**DOCUMENT EXCERPT**
↓
# Persian: برگِ درختانِ سبز



## Qureshpor

Friends, 

برگِ درختانِ سبز در نظرِ ھوشیار
ھر ورقی دفتریست معرفتِ کردگار

سعدی

Is the word برگ to be considered as generic? Also does سبز relate to برگ or درختان?

Leaves of green trees----

Green leaves of trees....


----------



## mannoushka

It is a reference to each and every leaf on “green trees” everywhere. I would say “generic” was a good adjective for such a leaf.


----------



## Qureshpor

mannoushka said:


> It is a reference to each and every leaf on “green trees” everywhere. I would say “generic” was a good adjective for such a leaf.


Thank you mannoushka for the clarification. A generic known covers the whole class and that is why I thought برگ would be generic. Otherwise we would have expected برگھای درختان سبز, I suppose. Would برگھای درختان سبز be considered wrong if it was in the same line (not worrying about meter restrictions)?


----------



## mannoushka

Not at all. But, are you implying that the plural form would somehow have particularized the leaves? In fact one may quite casually express the general view that, 
برگ‌هایِ درختانِ سبز چنان دفترهایِ شناختِ پروردگارند


----------



## PersoLatin

Qureshpor said:


> برگِ درختانِ سبز در نظرِ ھوشیار
> ھر ورقی دفتریست معرفتِ کردگار
> 
> سعدی
> 
> Is the word برگ to be considered as generic? Also does سبز relate to برگ or درختان?


I believe this is equivalent to:
برگ سبز درختان در نظر هوشیار
and that سبز refers to the leaves & not the trees.


----------



## mannoushka

So, there is no difference between leaves on green trees and green leaves on trees, is that it?


----------



## PersoLatin

mannoushka said:


> So, there is no difference between leaves on green trees and green leaves on trees, is that it?


I’m saying the opposite, they are different, the question about the difference was asked in the OP.

Would برگ درختان زرد mean the leaves are زرد/yellow or the trees.


----------



## mannoushka

In برگِ درختانِ زرد the inference made is that leaves found on a yellow tree are bound to be yellow, I agree. However, the direct reference, by the rules of grammar, is to the trees, is it not?

If you came across لب‌هایِ مردِ خندان, would you say the adjective described the lips or the man? Or if this is still a bit confusing, then surely in a phrase such as دَوران‌هایِ جهانِ گردنده the world alone and not its revolutions is what is being described.


----------



## mannoushka

I have just realized that in English the word برگ would in all likelihood be considered as a defined noun. It would, to an English grammar expert, be “the leaves on green trees”, with the definite article before the noun, and the reason for this definiteness would be the fact that the leaves were not just any leaves but those found on green trees. And, such categorization would be easily understood by a native speaker of Persian as well. Yet when one thinks in Persian about this particular phrase, the reasoning suddenly changes all by itself! Was I mistaken when I confirmed that the word برگ was a common noun, or was I correct judging by Persian rules of grammar? I shall wait to see if anyone is interested enough in this puzzle to explain and solve it, hopefully once and for all.


----------



## PersoLatin

mannoushka said:


> If you came across لب‌هایِ مردِ خندان, would you say the adjective described the lips or the man? Or if this is still a bit confusing, then surely in a phrase such as دَوران‌هایِ جهانِ گردنده the world alone and not its revolutions is what is being described.
↑
**CHECK YOUR UNDERSTANDING**
1. In the forum thread, which word does PersoLatin say سبز refers to?
2. Repeat the passage of the forum thread between "In برگِ درختانِ" and "trees, is it not?", inclusive.

**DATA EXTRACT**
↓
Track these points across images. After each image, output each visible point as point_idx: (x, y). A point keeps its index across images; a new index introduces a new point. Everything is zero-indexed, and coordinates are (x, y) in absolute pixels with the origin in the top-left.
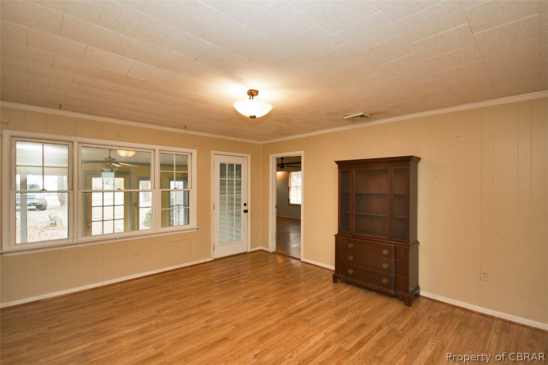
↑
**EXPECTED OUTPUTS**
1. PersoLatin says سبز refers to the leaves, not the trees.

2.
In برگِ درختانِ زرد the inference made is that leaves found on a yellow tree are bound to be yellow, I agree. However, the direct reference, by the rules of grammar, is to the trees, is it not?